Cthulhuwatch (2)

By: Joshua Glenn
November 22, 2010

Back in May, I pointed out that paleontologists have been participating in a sinister cover-up — by insisting that the recently discovered fossilized head of a juvenile alien-god from the planet Vhoorl [above] was nothing but a previously unrecorded species of octopus.

Imagine my dismay, last week, when I realized that HILOBROW co-founder Matthew Battles, who recently assumed editorship of the blog Gearfuse [note that he’s still co-editor of HiLobrow, too], is contributing to the disinformation campaign!

In a November 18 post, Battles claims that the object shown below (it was collected in 1870 and brought to Harvard, where it resides in the Peabody Museum of Archaeology and Ethnology today) is a spear point edged with sharks’ teeth. What? It’s obviously a claw hacked off the tentacle of a juvenile mature alien-god from the planet Vhoorl!
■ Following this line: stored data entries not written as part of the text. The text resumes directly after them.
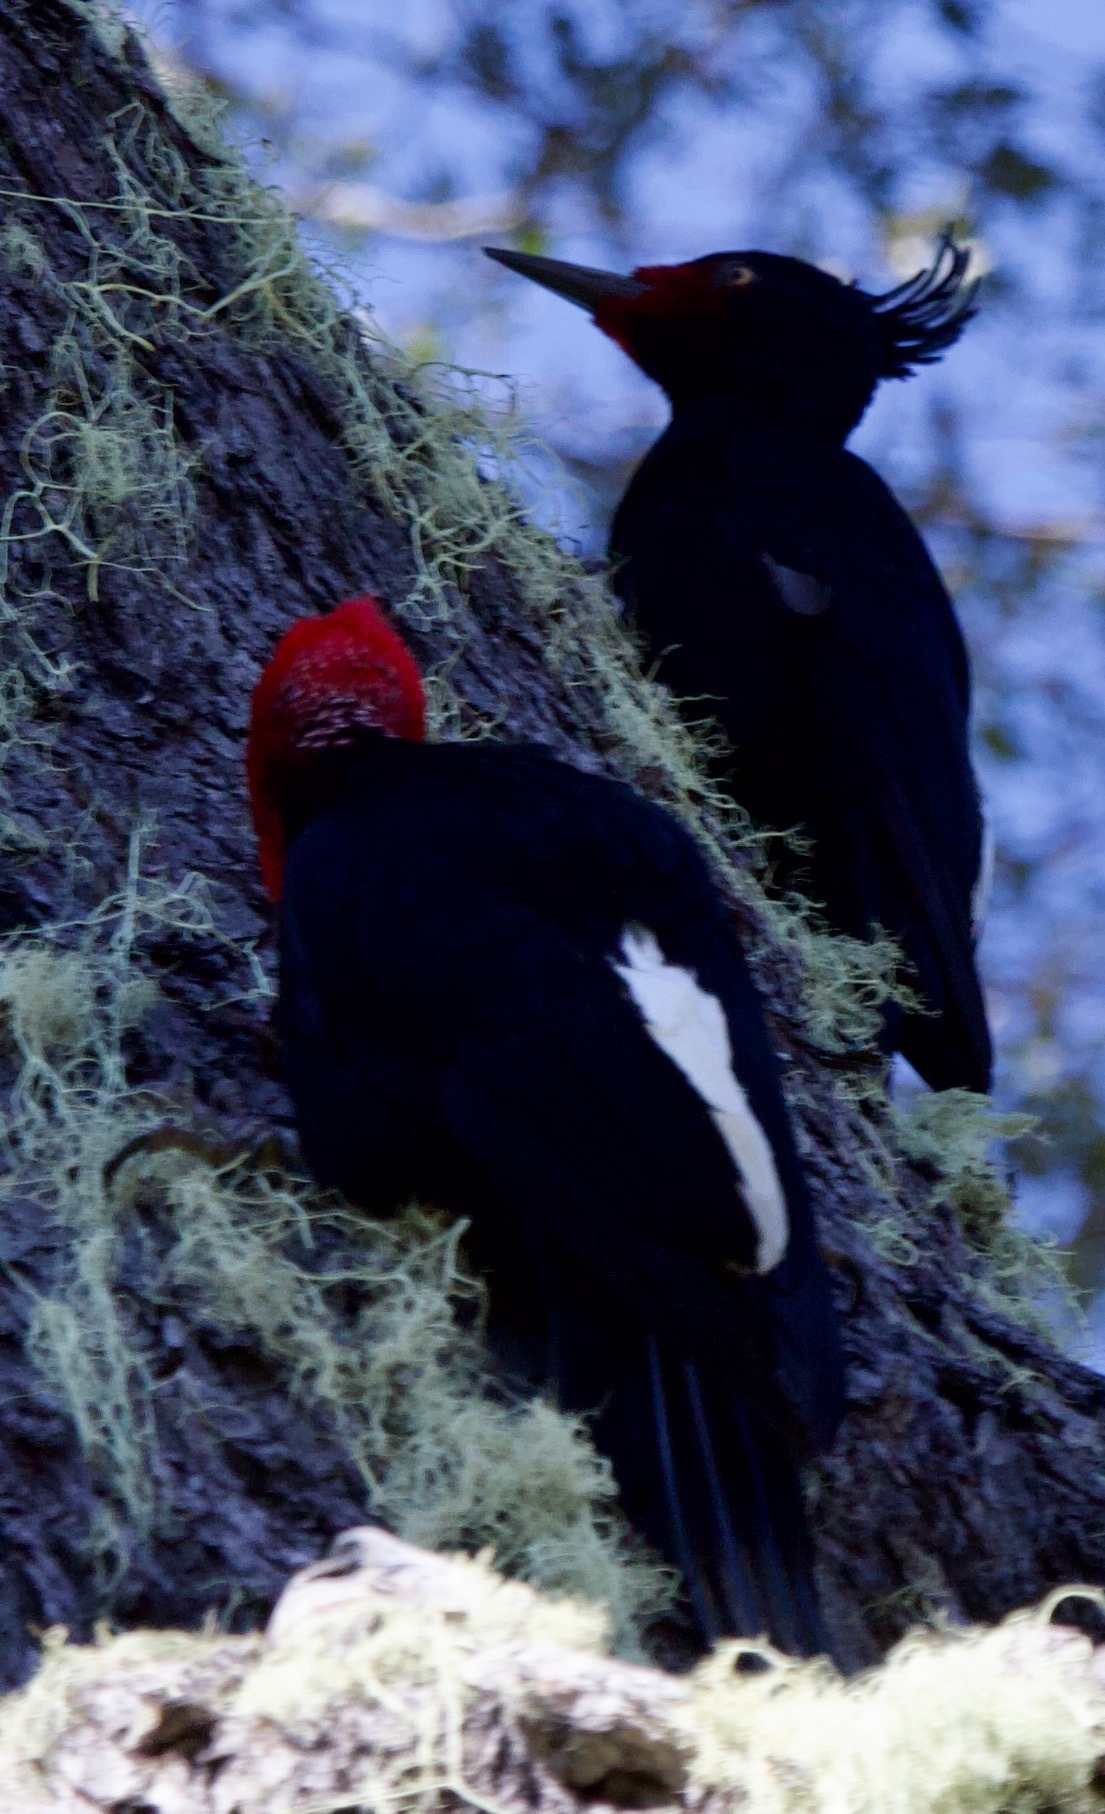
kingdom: Animalia
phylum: Chordata
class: Aves
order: Piciformes
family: Picidae
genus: Campephilus
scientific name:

Matthew and I share an office, but he didn’t show up this past Friday, and he’s not in yet today. Perhaps he’s ashamed to face me…

PS: Check out Rick Poynor’s “What Does H.P. Lovecraft Look Like?” at Design Observer. Excerpt:

Lovecraft has always posed a problem for anyone trying to turn the writer’s nightmares into visual imagery. The stories’ peculiar pleasure lies in the fully developed mythology that interconnects them, and in the morbidly refined vocabulary Lovecraft uses to evoke cosmic horrors too awful to describe, monstrous things from out of space and time too unfathomable to name, treading a fine line between an exquisitely apt descriptive style and embarrassingly purple prose. Lovecraft’s warped psychology and aberrant obsessions are best savored within the limitlessly accommodating theater of your own imagination. The risk with any attempt to make his spectral inventions literal and solid is that they will just look silly.

What do you think?

  1. It’s definitely a fossilized Vhoorlian tentacle. However, the full imprint in the *first image is the juvenile, and the serrated 3D claw is the adult. The Vhoorlian developed more sophisticated digital extensions as they grew (the opposite of us!).

    And I would just like to observe that the Peabody is *right next* to the Museum of Comparative Zoology, part of the same neo-gothic pile, and it is not inconceivable that a specimen was brought up from the endless walls of drawers that comprise the warrens of shared storage below, and later, mislaid . . .

  2. Thanks, Ms. Nelson. That would certainly explain why there’s no sign of the claws in the fossil imprint (though there’s a suspicious looking mark at top center of the infrared photo). Also: mislaid, or dislaid?